- Location: Handan, Hebei, China
- Date: 17 November 1980 – 18 November 1980 c. 21:00 – c. 3:00 (CST)
- Attack type: Mass shooting, grenade attack
- Weapons: Light machine gun Rifles Pistol Hand grenades
- Deaths: 7
- Injured: 12
- Perpetrator: Wang Xiwen

= 1980 Handan murders =

Shooting and grenade attack in Hebei, China

On the night of 17 November 1980, a mass shooting and grenade attack took place in Handan, Hebei, China. Seven people were killed and twelve others were injured before the perpetrator, 32-year-old police officer Wang Xiwen, was arrested.

Wang was sentenced to death in May 1981 and executed a month later.

==Shooting==
In the evening of 17 November 1980, Wang entered the North Sucao police station in Congtai district. Inside, he broke into the office of deputy director Song Tiefa (宋铁法) and director Li Qingsheng (李庆生), where he pried open a drawer and stole a pistol, 25 rounds of ammunition, ¥200, and ration stamps worth 300 jin of grain. Wang fired eleven gunshots inside the office, destroying a ceramics bust of Mao Zedong, a television set, as well as portraits of Mao, Karl Marx, Friedrich Engels, Vladimir Lenin, Joseph Stalin, Zhou Enlai, and Zhu De. Upon exiting the police station, Wang fired gunshots at passersby on the street to intimidate them, injuring two people. He then unsuccessfully attempted to gain entrance to the home of Criminal Investigation Squad captain Wang Denghai (王登海) to obtain another pistol.

Wang fled the initial scene by climbing a fence into the courtyard of the Hexi production brigade headquarters, where he broke into the armory of the second brigade in the north of Handan, where he stole a light machine gun, four or eight rifles, 28 hand grenades, and a total of 2,700 rounds of ammunition, which he placed into the yard of the building. For the next six hours, he ran through the streets firing the rifles and throwing grenades indiscriminately, occasionally entering houses to attack residents. Wang periodically returned to the armory in between to restock his arms supply. During this time, Wang also damaged another television set and a transformer. Wang was arrested in the early morning by police with the aid of civilian helpers. In total, 460 rounds were fired and 26 grenades were detonated.

===Casualties===
Six people were dead at the scene while another died at the hospital. Twelve others were injured, five of them seriously. Additionally, two pigs were killed.
- Li Liuzhu (李留柱), captain of Sucao second brigade
- Guo Huimin (郭会民), temporary cooperative worker
- Lu Yingkui (路英奎), miner
- Guo Qingxuan (郭清选), member of Sucao second brigade
- Li Fushan (李付善), factory worker
- Hu Peihua (户培花), factory worker
- Du Xinmen (杜新民), power plant worker, died at a hospital

== Perpetrator ==
Wang Xiwen () was a member of the Handan municipal public security sub-bureau, serving as an officer for Sucao township.
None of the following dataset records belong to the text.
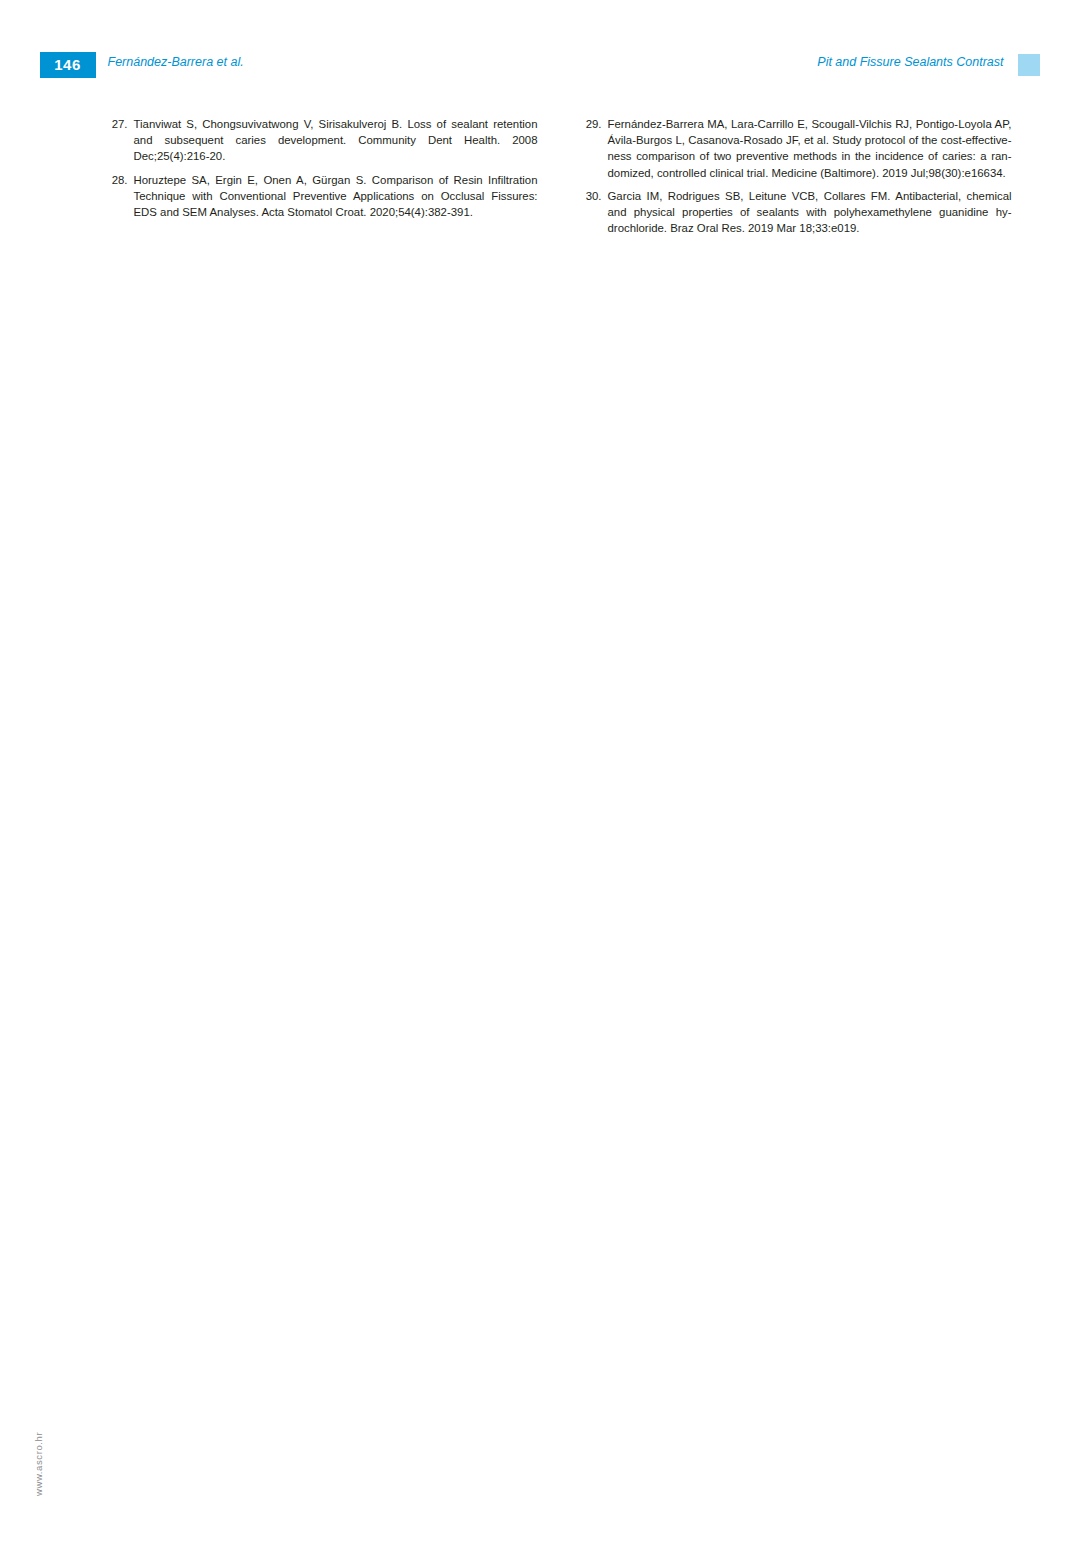146
Fernández-Barrera et al.
Pit and Fissure Sealants Contrast
27. Tianviwat S, Chongsuvivatwong V, Sirisakulveroj B. Loss of sealant retention and subsequent caries development. Community Dent Health. 2008 Dec;25(4):216-20.
28. Horuztepe SA, Ergin E, Onen A, Gürgan S. Comparison of Resin Infiltration Technique with Conventional Preventive Applications on Occlusal Fissures: EDS and SEM Analyses. Acta Stomatol Croat. 2020;54(4):382-391.
29. Fernández-Barrera MA, Lara-Carrillo E, Scougall-Vilchis RJ, Pontigo-Loyola AP, Ávila-Burgos L, Casanova-Rosado JF, et al. Study protocol of the cost-effectiveness comparison of two preventive methods in the incidence of caries: a randomized, controlled clinical trial. Medicine (Baltimore). 2019 Jul;98(30):e16634.
30. Garcia IM, Rodrigues SB, Leitune VCB, Collares FM. Antibacterial, chemical and physical properties of sealants with polyhexamethylene guanidine hydrochloride. Braz Oral Res. 2019 Mar 18;33:e019.
www.ascro.hr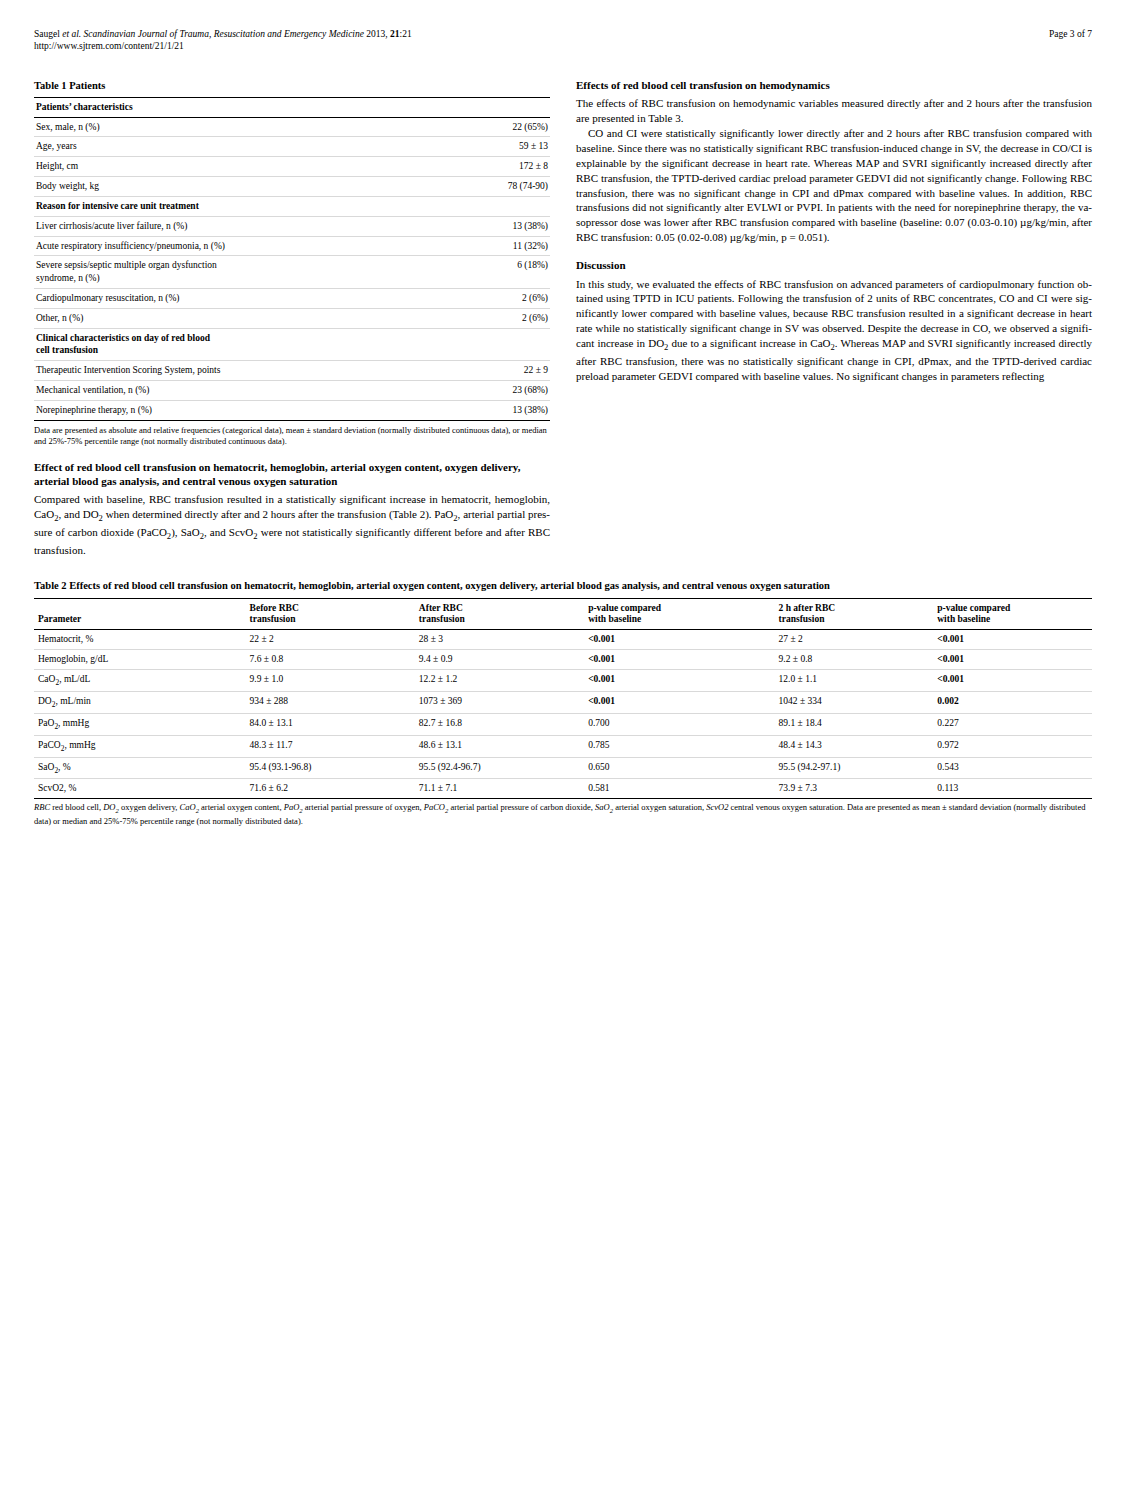Saugel et al. Scandinavian Journal of Trauma, Resuscitation and Emergency Medicine 2013, 21:21
http://www.sjtrem.com/content/21/1/21
Page 3 of 7
Table 1 Patients
| Patients’ characteristics | |
| --- | --- |
| Sex, male, n (%) | 22 (65%) |
| Age, years | 59 ± 13 |
| Height, cm | 172 ± 8 |
| Body weight, kg | 78 (74-90) |
| Reason for intensive care unit treatment |
| Liver cirrhosis/acute liver failure, n (%) | 13 (38%) |
| Acute respiratory insufficiency/pneumonia, n (%) | 11 (32%) |
| Severe sepsis/septic multiple organ dysfunction syndrome, n (%) | 6 (18%) |
| Cardiopulmonary resuscitation, n (%) | 2 (6%) |
| Other, n (%) | 2 (6%) |
| Clinical characteristics on day of red blood cell transfusion |
| Therapeutic Intervention Scoring System, points | 22 ± 9 |
| Mechanical ventilation, n (%) | 23 (68%) |
| Norepinephrine therapy, n (%) | 13 (38%) |
Data are presented as absolute and relative frequencies (categorical data), mean ± standard deviation (normally distributed continuous data), or median and 25%-75% percentile range (not normally distributed continuous data).
Effect of red blood cell transfusion on hematocrit, hemoglobin, arterial oxygen content, oxygen delivery, arterial blood gas analysis, and central venous oxygen saturation
Compared with baseline, RBC transfusion resulted in a statistically significant increase in hematocrit, hemoglobin, CaO2, and DO2 when determined directly after and 2 hours after the transfusion (Table 2). PaO2, arterial partial pressure of carbon dioxide (PaCO2), SaO2, and ScvO2 were not statistically significantly different before and after RBC transfusion.
Effects of red blood cell transfusion on hemodynamics
The effects of RBC transfusion on hemodynamic variables measured directly after and 2 hours after the transfusion are presented in Table 3.
CO and CI were statistically significantly lower directly after and 2 hours after RBC transfusion compared with baseline. Since there was no statistically significant RBC transfusion-induced change in SV, the decrease in CO/CI is explainable by the significant decrease in heart rate. Whereas MAP and SVRI significantly increased directly after RBC transfusion, the TPTD-derived cardiac preload parameter GEDVI did not significantly change. Following RBC transfusion, there was no significant change in CPI and dPmax compared with baseline values. In addition, RBC transfusions did not significantly alter EVLWI or PVPI. In patients with the need for norepinephrine therapy, the vasopressor dose was lower after RBC transfusion compared with baseline (baseline: 0.07 (0.03-0.10) µg/kg/min, after RBC transfusion: 0.05 (0.02-0.08) µg/kg/min, p = 0.051).
Discussion
In this study, we evaluated the effects of RBC transfusion on advanced parameters of cardiopulmonary function obtained using TPTD in ICU patients. Following the transfusion of 2 units of RBC concentrates, CO and CI were significantly lower compared with baseline values, because RBC transfusion resulted in a significant decrease in heart rate while no statistically significant change in SV was observed. Despite the decrease in CO, we observed a significant increase in DO2 due to a significant increase in CaO2. Whereas MAP and SVRI significantly increased directly after RBC transfusion, there was no statistically significant change in CPI, dPmax, and the TPTD-derived cardiac preload parameter GEDVI compared with baseline values. No significant changes in parameters reflecting
Table 2 Effects of red blood cell transfusion on hematocrit, hemoglobin, arterial oxygen content, oxygen delivery, arterial blood gas analysis, and central venous oxygen saturation
| Parameter | Before RBC transfusion | After RBC transfusion | p-value compared with baseline | 2 h after RBC transfusion | p-value compared with baseline |
| --- | --- | --- | --- | --- | --- |
| Hematocrit, % | 22 ± 2 | 28 ± 3 | <0.001 | 27 ± 2 | <0.001 |
| Hemoglobin, g/dL | 7.6 ± 0.8 | 9.4 ± 0.9 | <0.001 | 9.2 ± 0.8 | <0.001 |
| CaO 2 , mL/dL | 9.9 ± 1.0 | 12.2 ± 1.2 | <0.001 | 12.0 ± 1.1 | <0.001 |
| DO 2 , mL/min | 934 ± 288 | 1073 ± 369 | <0.001 | 1042 ± 334 | 0.002 |
| PaO 2 , mmHg | 84.0 ± 13.1 | 82.7 ± 16.8 | 0.700 | 89.1 ± 18.4 | 0.227 |
| PaCO 2 , mmHg | 48.3 ± 11.7 | 48.6 ± 13.1 | 0.785 | 48.4 ± 14.3 | 0.972 |
| SaO 2 , % | 95.4 (93.1-96.8) | 95.5 (92.4-96.7) | 0.650 | 95.5 (94.2-97.1) | 0.543 |
| ScvO2, % | 71.6 ± 6.2 | 71.1 ± 7.1 | 0.581 | 73.9 ± 7.3 | 0.113 |
RBC red blood cell, DO2 oxygen delivery, CaO2 arterial oxygen content, PaO2 arterial partial pressure of oxygen, PaCO2 arterial partial pressure of carbon dioxide, SaO2 arterial oxygen saturation, ScvO2 central venous oxygen saturation. Data are presented as mean ± standard deviation (normally distributed data) or median and 25%-75% percentile range (not normally distributed data).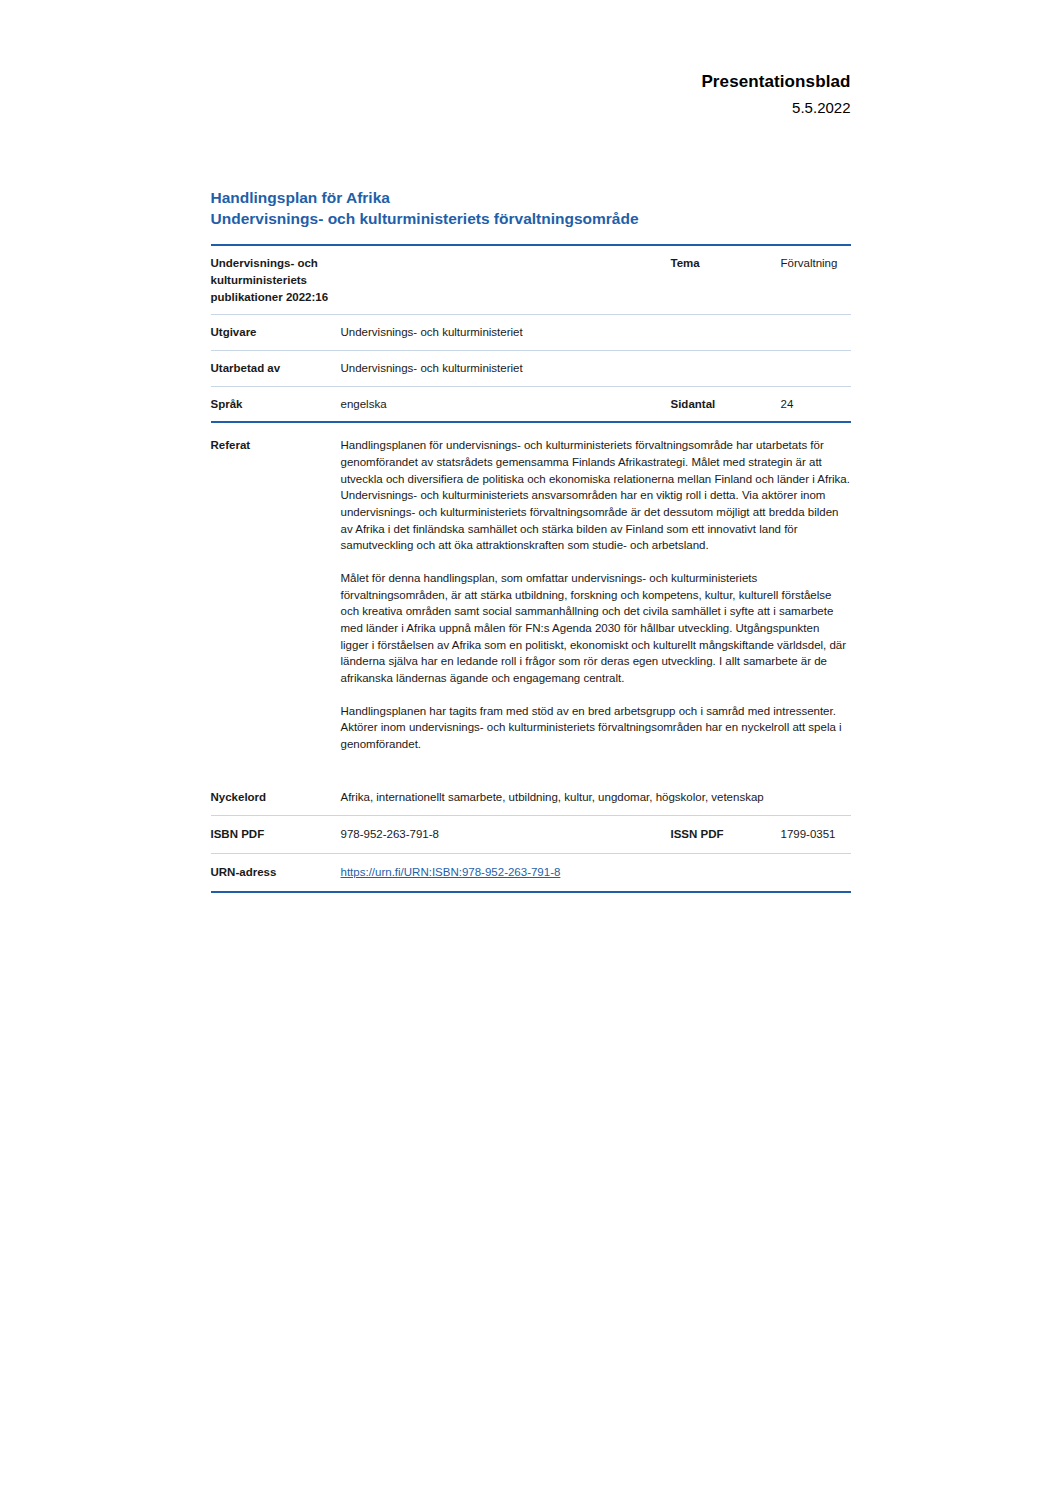Presentationsblad
5.5.2022
Handlingsplan för Afrika Undervisnings- och kulturministeriets förvaltningsområde
| Undervisnings- och kulturministeriets publikationer 2022:16 | | Tema | Förvaltning |
| Utgivare | Undervisnings- och kulturministeriet |
| Utarbetad av | Undervisnings- och kulturministeriet |
| Språk | engelska | Sidantal | 24 |
Referat
Handlingsplanen för undervisnings- och kulturministeriets förvaltningsområde har utarbetats för genomförandet av statsrådets gemensamma Finlands Afrikastrategi. Målet med strategin är att utveckla och diversifiera de politiska och ekonomiska relationerna mellan Finland och länder i Afrika. Undervisnings- och kulturministeriets ansvarsområden har en viktig roll i detta. Via aktörer inom undervisnings- och kulturministeriets förvaltningsområde är det dessutom möjligt att bredda bilden av Afrika i det finländska samhället och stärka bilden av Finland som ett innovativt land för samutveckling och att öka attraktionskraften som studie- och arbetsland.
Målet för denna handlingsplan, som omfattar undervisnings- och kulturministeriets förvaltningsområden, är att stärka utbildning, forskning och kompetens, kultur, kulturell förståelse och kreativa områden samt social sammanhållning och det civila samhället i syfte att i samarbete med länder i Afrika uppnå målen för FN:s Agenda 2030 för hållbar utveckling. Utgångspunkten ligger i förståelsen av Afrika som en politiskt, ekonomiskt och kulturellt mångskiftande världsdel, där länderna själva har en ledande roll i frågor som rör deras egen utveckling. I allt samarbete är de afrikanska ländernas ägande och engagemang centralt.
Handlingsplanen har tagits fram med stöd av en bred arbetsgrupp och i samråd med intressenter. Aktörer inom undervisnings- och kulturministeriets förvaltningsområden har en nyckelroll att spela i genomförandet.
Nyckelord
Afrika, internationellt samarbete, utbildning, kultur, ungdomar, högskolor, vetenskap
ISBN PDF
978-952-263-791-8
ISSN PDF
1799-0351
URN-adress
https://urn.fi/URN:ISBN:978-952-263-791-8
He had most recently been promoted to brigade militia company commander and vice chairman of the brigade revolutionary committee. Wang was said to have become resentful when he lost the latter position, because he and his wife Hao Jinfang (郝金芳) did not adhere to the one-child policy.

Wang, who was also a member of the Chinese Communist Party (CCP), was a follower of Lin Biao and the Gang of Four, advocated their policies and criticized the leaders of the CCP after the third plenary session of the 11th Central Committee of the Chinese Communist Party in 1978. The trial of the Gang of Four was set to commence a few days before the attack.

==Investigation==
After the investigation of the crime by the Handan City Public Security Bureau was completed the case was transferred to the Handan Prefectural Intermediate People's Court on 13 January 1981. Prosecution began on January 21, but due to insufficient evidence the case was returned to the Handan Procuratorate on February 20.

After an additional investigation, the case was again transferred to the Handan Prefectural Intermediate People's Court on 26 March, and on 9 April, 1981, Wang was convicted of counter-revolutionary murder (a form of premeditated homicide in tandem with counter-revolutionary activities). On 13 April, he was given a death sentence. Wang filed an appeal against the verdict, claiming that he had been insane at the time, and so the case was transferred to the Hebei Provincial Higher People's Court on 21 April which sent Wang to a psychiatric hospital in Baoding for examination, where he was eventually found to be legally sane. On 9 May, the judicial committee decided to maintain Wang's conviction, and on 13 May, the case was transferred to the Supreme People's Court to review the verdict, which was approved on 26 May.

=== Execution ===
In the morning hours of 10 June, Wang's conviction was upheld by the Handan Prefectural Intermediate People's Court, as well as the Handan Municipal People's Court in a public trial at the Handan Municipal Stadium. Immediately after his appeal was dismissed Wang was blindfolded, bound to a pole and executed by a firing squad in front of a crowd of 50,000 people.